◆ DATA FOR THIS TASK ◆
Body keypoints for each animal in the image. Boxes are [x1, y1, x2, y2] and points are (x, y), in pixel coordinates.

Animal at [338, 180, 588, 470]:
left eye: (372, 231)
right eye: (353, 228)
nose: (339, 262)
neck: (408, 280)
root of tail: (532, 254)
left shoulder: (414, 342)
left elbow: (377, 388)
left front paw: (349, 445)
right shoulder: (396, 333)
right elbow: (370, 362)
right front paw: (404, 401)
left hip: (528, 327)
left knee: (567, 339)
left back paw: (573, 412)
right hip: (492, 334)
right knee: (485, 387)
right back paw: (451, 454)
--
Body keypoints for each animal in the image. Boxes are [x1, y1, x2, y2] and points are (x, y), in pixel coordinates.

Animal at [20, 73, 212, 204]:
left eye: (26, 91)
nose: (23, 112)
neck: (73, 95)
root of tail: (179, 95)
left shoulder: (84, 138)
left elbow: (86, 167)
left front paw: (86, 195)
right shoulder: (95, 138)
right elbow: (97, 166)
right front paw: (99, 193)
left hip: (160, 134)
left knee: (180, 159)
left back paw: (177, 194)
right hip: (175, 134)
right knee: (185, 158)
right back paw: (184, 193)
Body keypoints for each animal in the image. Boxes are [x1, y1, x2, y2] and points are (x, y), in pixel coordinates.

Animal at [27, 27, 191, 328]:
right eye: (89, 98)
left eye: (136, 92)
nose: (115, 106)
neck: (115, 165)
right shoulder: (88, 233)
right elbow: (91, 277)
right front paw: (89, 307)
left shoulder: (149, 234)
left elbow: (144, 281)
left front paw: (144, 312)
--
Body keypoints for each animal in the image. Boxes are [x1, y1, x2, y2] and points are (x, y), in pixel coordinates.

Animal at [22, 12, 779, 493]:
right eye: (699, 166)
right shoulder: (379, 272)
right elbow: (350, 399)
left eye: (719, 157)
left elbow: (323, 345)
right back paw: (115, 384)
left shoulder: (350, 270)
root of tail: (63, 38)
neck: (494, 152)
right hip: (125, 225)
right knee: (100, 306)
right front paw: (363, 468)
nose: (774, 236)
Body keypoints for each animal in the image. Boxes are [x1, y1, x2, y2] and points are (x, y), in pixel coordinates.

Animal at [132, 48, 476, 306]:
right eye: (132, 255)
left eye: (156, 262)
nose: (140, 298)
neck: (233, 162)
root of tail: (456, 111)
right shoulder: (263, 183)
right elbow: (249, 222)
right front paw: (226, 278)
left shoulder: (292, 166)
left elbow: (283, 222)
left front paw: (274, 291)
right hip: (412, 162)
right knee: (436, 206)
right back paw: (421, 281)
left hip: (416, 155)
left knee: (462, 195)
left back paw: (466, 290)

◆ REQUIRED ACTION ◆
Look above for the line with "neck: (408, 280)"; retype exactly that line, every line after it up to the line with "right back paw: (451, 454)", and that line too, nothing else.

◆ EXERCISE ANSWER ◆
neck: (408, 280)
root of tail: (532, 254)
left shoulder: (414, 342)
left elbow: (377, 388)
left front paw: (349, 445)
right shoulder: (396, 333)
right elbow: (370, 362)
right front paw: (404, 401)
left hip: (528, 327)
left knee: (567, 339)
left back paw: (573, 412)
right hip: (492, 334)
right knee: (485, 387)
right back paw: (451, 454)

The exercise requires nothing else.